Don't believe what people say. Guys who wear those MMA(Mixed martial arts) T-shirts aren't just fans. They wear them so they can get in fights with people. Guys who wear those shirts to the gym are there to fight you! That's right, you. It doesn't matter that he's just minding his own business doing curls in the squat rack, he's there to fight YOU. You need to take the initiative. You need to take the first swing at him. It's best to hit him while he's in the middle of doing his curls. This way you can get a few shots in before he arm bars you.

#3 "Hey, you got pretty good form, how much is your squat max?"

That's gay code for, "hey I was checking out your ass while you were squatting, wanna go to the locker room and lick each others balls?" This one is up to you. If you're gay then go for it, but get off my site. If you're straight and don't want him to lick your balls then just pretend you didn't hear him. If he presses the issue report him to the front desk for sexual harassement.

#4 Young 16-18 year old girls with large tits and a fuck-me ass.

When you see young attractive girls who dress in an inviting manner, you must go up to her and say something crass. Something along the lines of, "hello" followed by a grab to her hog will do. If you don't do this she'll think you're gay. She'll spread rumors about your gayness all around the gym, then the next thing you know guys will start coming up to you and asking, "how much you squat".

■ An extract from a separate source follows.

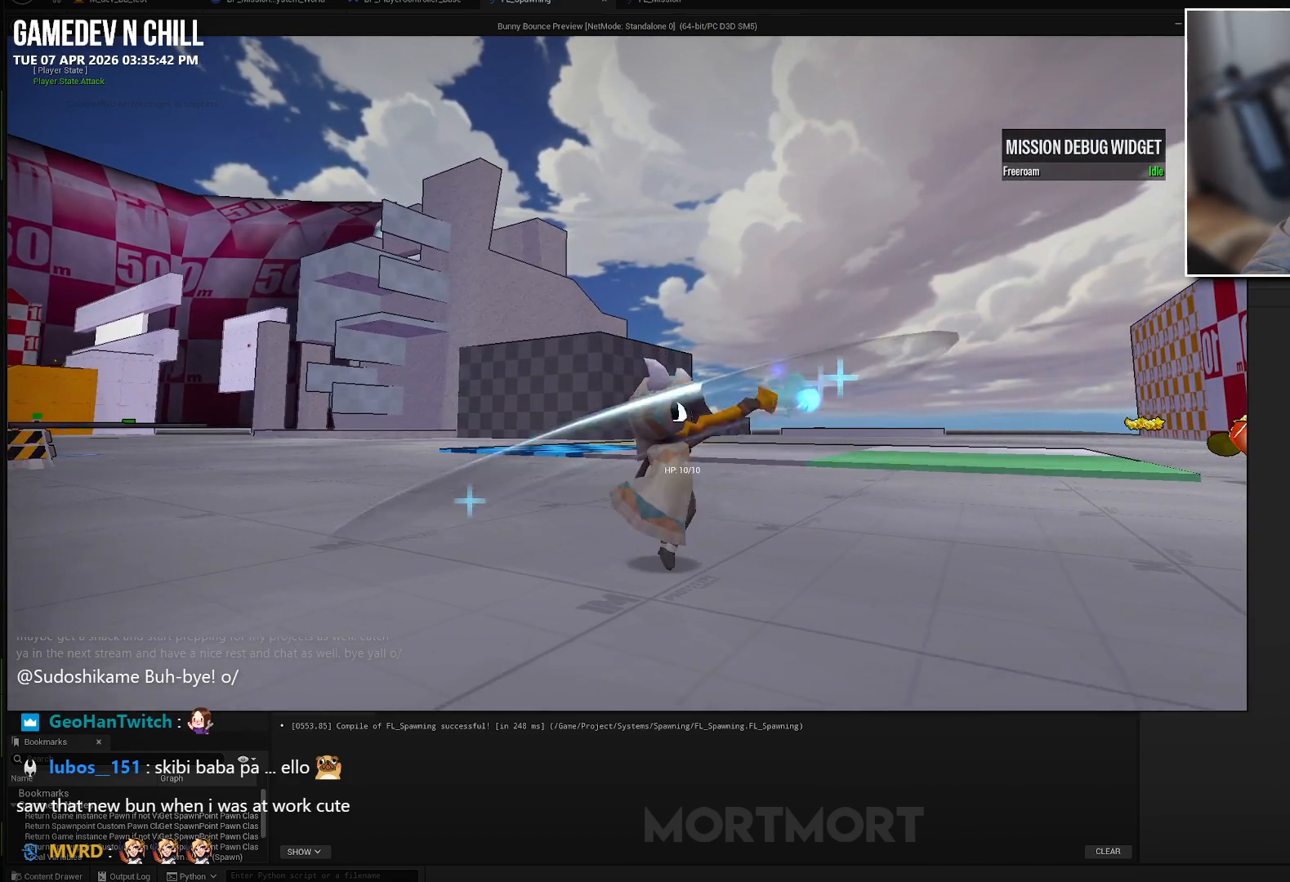
{"buttons": [], "left_stick": "center", "right_stick": "center", "events": [[167, "B", "down"], [317, "B", "up"]]}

#5 Attractive moms with their attractive daughters.

When an attractive mom is at the gym with her attractive daughter, it's, "girls night out". They're out to get laid. Just go up and grab their hogs. Why do this? See rule number four.

#6 When taking a shit at the gym, take the handicap stall

What a dickhead move you say? It's not about being dick, it's about survival. The larger handicap stall allows you more maneuverability. Having the extra room allows you to escape the many attempted butt rapes that occur each year in public gyms. You'll really appreciate the extra two feet of leg room you have when the assailant attempts to grab your legs from underneath the door.

#7 After taking a shit(in the handicap stall) never wash your hands

You really think other people wash their hands? Nobody at the gym washes their hands. It's a hassle. Nobody wants to do it. When you put your hand on the 25lb dumbell, what you're really doing is putting your hand up some guys ass. Or it could be some woman's ass. A fat woman's ass. Who knows. The point is nobody washes their hands, and you shouldn't either. You're not special. Don't try to be a hero.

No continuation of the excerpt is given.